With the coming of new decade, Indian economy faces bunch of new problems. GDP growth has slowed down to 4.5% in the Q2 of the fiscal year 2020, the government is sure to miss its fiscal deficit target for the year and the gross non-performing assets (NPA’s) have touched 9.1%, highest among the emerging markets. The situation, however, is expected to get worse in the coming decade, at least for the initial few years. The World Bank in its Global economic prospects report has lowered India’s GDP growth forecast to 5% for the year 2020-2021, and 5.8% for the year 2021-2022. The world bank cited “lingering” credit weakness emanating from non-banking financial companies (NBFCs) as one of the key reasons for the downgrade.
If the slow credit growth wasn’t bad enough, things are made worse by the rising NPA’s. The gross NPA’s are expected to rise to 9.9% next year. What can be the possible reasons that got us into this problem? Well, there is a section that holds former RBI Governor YV Reddy responsible for India’s NPA crisis. The rising credit growth during his tenure when the economy was growing at over 9% is said to have led to overheating. While others blame the United Progressive Alliance (UPA) for the same. A new perspective was added by former governor Raghuram Rajan who blames the lack of due diligence on part of the banks for the crisis.

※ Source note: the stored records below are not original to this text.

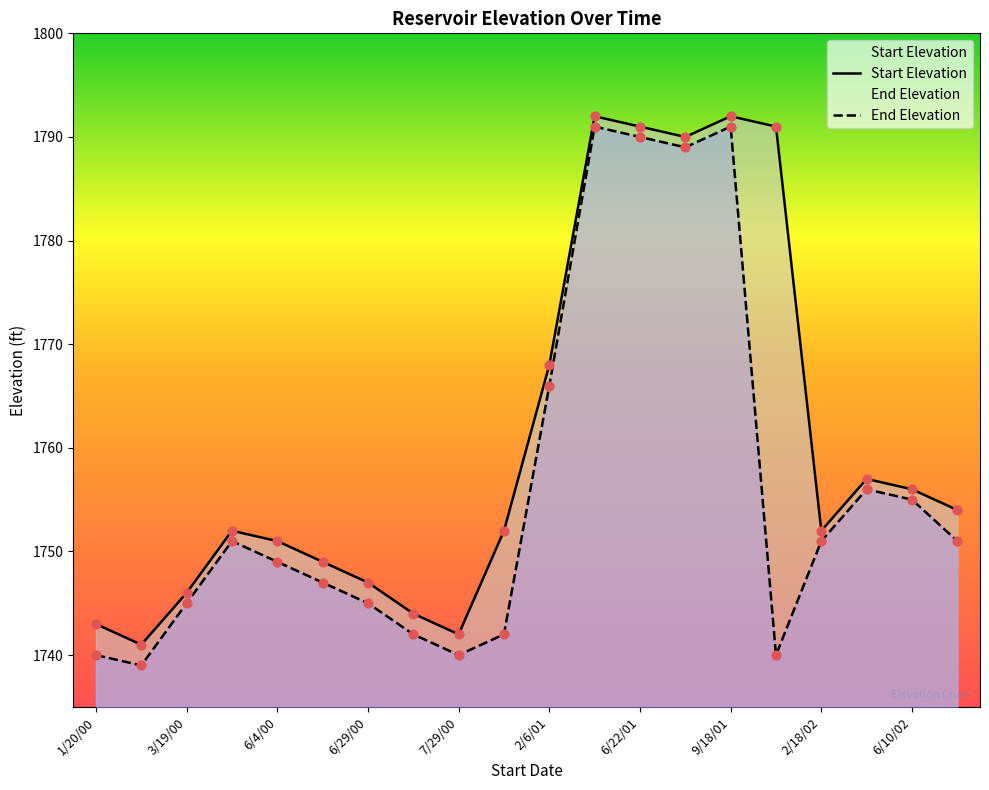

What are all the series names shown in the legend?

End Elevation, Start Elevation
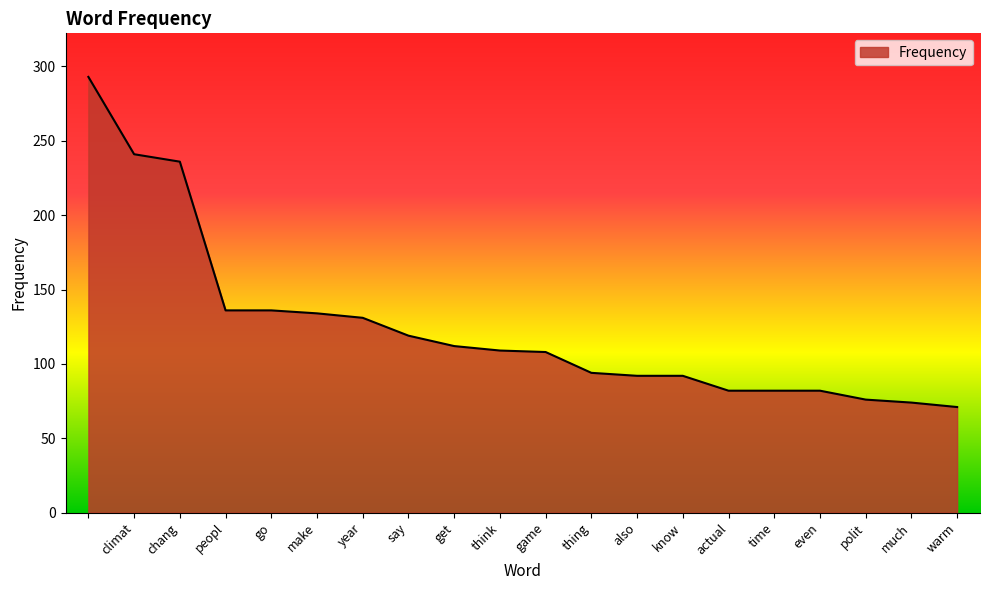

What is the greatest value displayed?

293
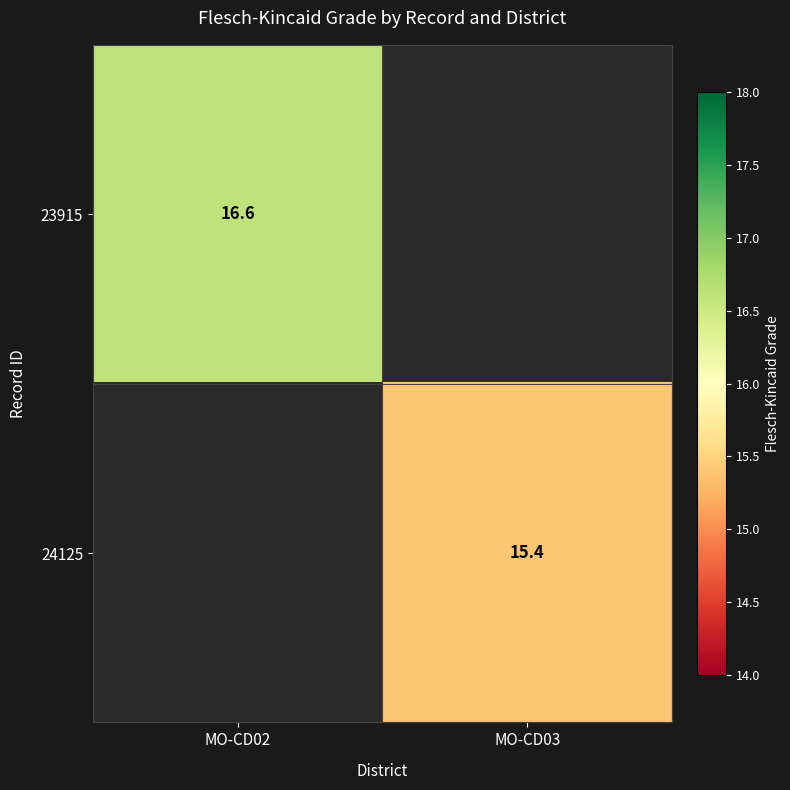

The 24125 series shows 15.4 at MO-CD03. True or false?

True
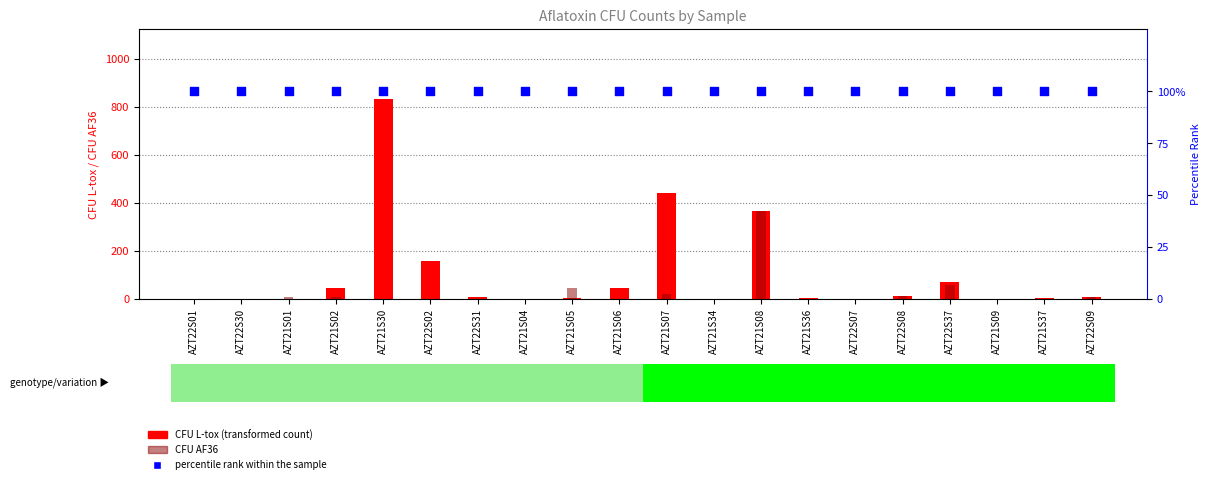

At how many categories does at least one series exceed 197?

3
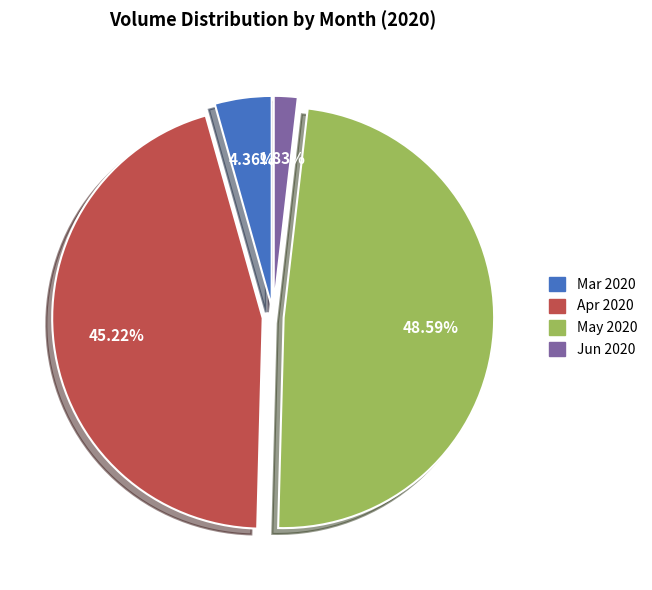

To the nearest percent, what is the difference between the largest and smallest slice percentages?

47%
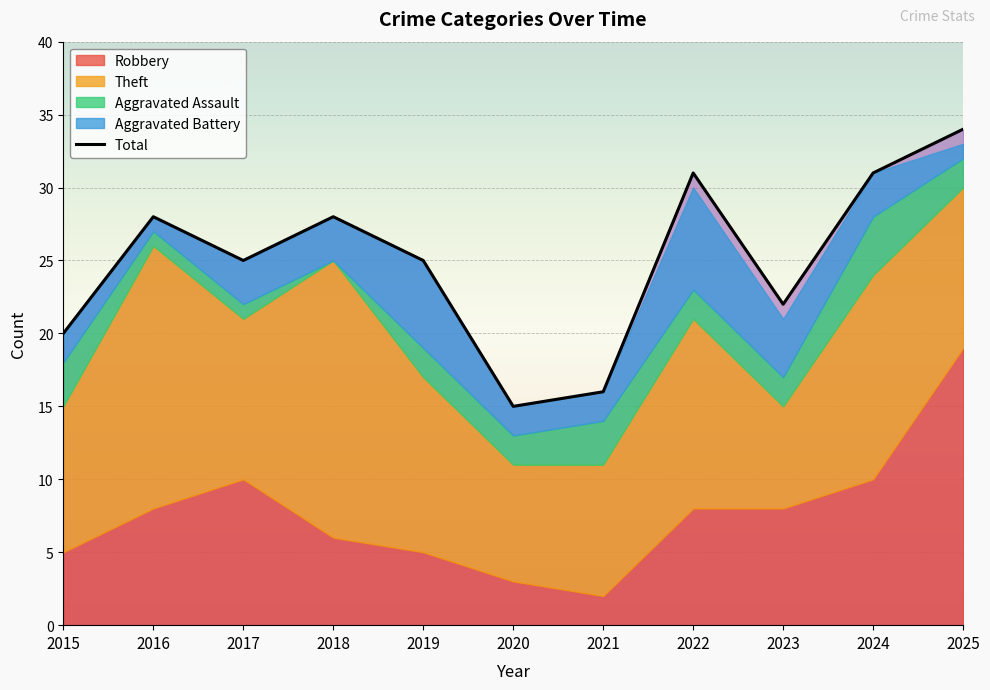

What is the smallest value displayed?

15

Well, this is all past news but what concerns us now is how will the government and RBI deal with this situation. As the World Bank said its report that the credit growth is expected to slow down in the next few years, the government finds itself in a tricky situation. In order to boost the Indian GDP growth, the government needs private sector investment to pick pace, but this may not happen as the private sector seems reluctant to make any new investments. To help lift the Indian economy, the government has come out with a slew of measures. We have already seen the government reduce the corporate tax rates to 22% from the earlier 30% last year and the Finance Ministry is mulling a reduction in the income tax rate to boost the consumption in the economy. Though it is still not clear as to whether the government will come out with a fiscal stimulus for the economy in the current fiscal year or wait for the budget.
In the new decade, we will see what measures the government introduces in the budget to stabilize the economy. We may even see the fiscal deficit target get revised upwards. Then there is the consolidation of a number of banks that is bound to happen, this will lead to the emergence of some large banks. This consolidation is expected to lead to better governance of banks and might even help deal with the NPA problem. With the coming year, we can hope the government manages to pull the Indian economy back on track.